::: MATERIAL FOR THE TASK
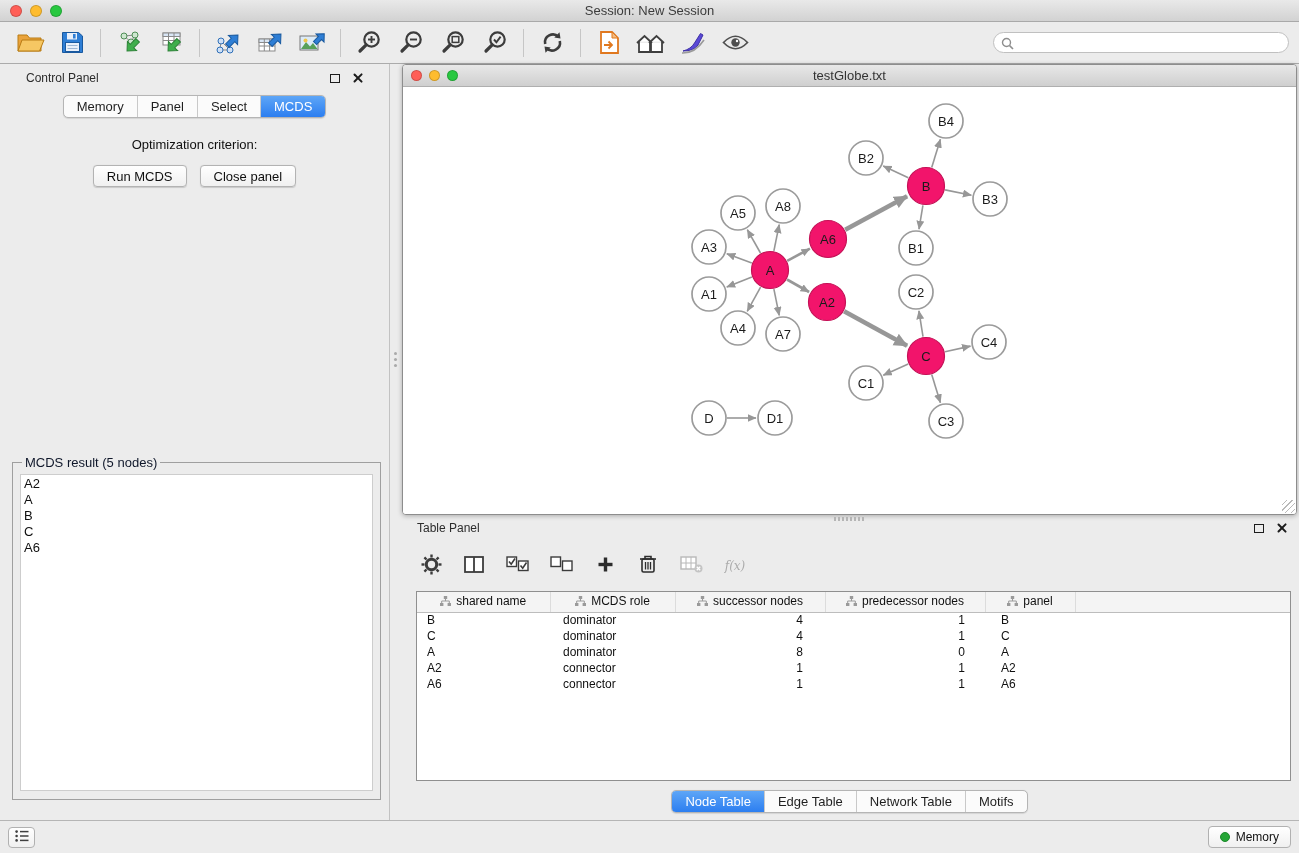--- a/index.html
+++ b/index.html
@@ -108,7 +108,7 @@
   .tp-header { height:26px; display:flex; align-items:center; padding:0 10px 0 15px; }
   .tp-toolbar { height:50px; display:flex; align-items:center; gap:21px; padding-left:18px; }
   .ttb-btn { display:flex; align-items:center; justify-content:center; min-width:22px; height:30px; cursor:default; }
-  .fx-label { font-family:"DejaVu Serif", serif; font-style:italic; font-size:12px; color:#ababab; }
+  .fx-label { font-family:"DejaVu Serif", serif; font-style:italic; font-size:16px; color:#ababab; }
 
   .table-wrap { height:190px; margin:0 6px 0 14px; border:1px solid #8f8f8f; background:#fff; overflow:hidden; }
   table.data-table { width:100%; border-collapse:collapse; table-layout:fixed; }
::::::
Print each entry above exactly. The pictures should not be printed.

--- a/index.html
+++ b/index.html
@@ -108,7 +108,7 @@
   .tp-header { height:26px; display:flex; align-items:center; padding:0 10px 0 15px; }
   .tp-toolbar { height:50px; display:flex; align-items:center; gap:21px; padding-left:18px; }
   .ttb-btn { display:flex; align-items:center; justify-content:center; min-width:22px; height:30px; cursor:default; }
-  .fx-label { font-family:"DejaVu Serif", serif; font-style:italic; font-size:12px; color:#ababab; }
+  .fx-label { font-family:"DejaVu Serif", serif; font-style:italic; font-size:16px; color:#ababab; }
 
   .table-wrap { height:190px; margin:0 6px 0 14px; border:1px solid #8f8f8f; background:#fff; overflow:hidden; }
   table.data-table { width:100%; border-collapse:collapse; table-layout:fixed; }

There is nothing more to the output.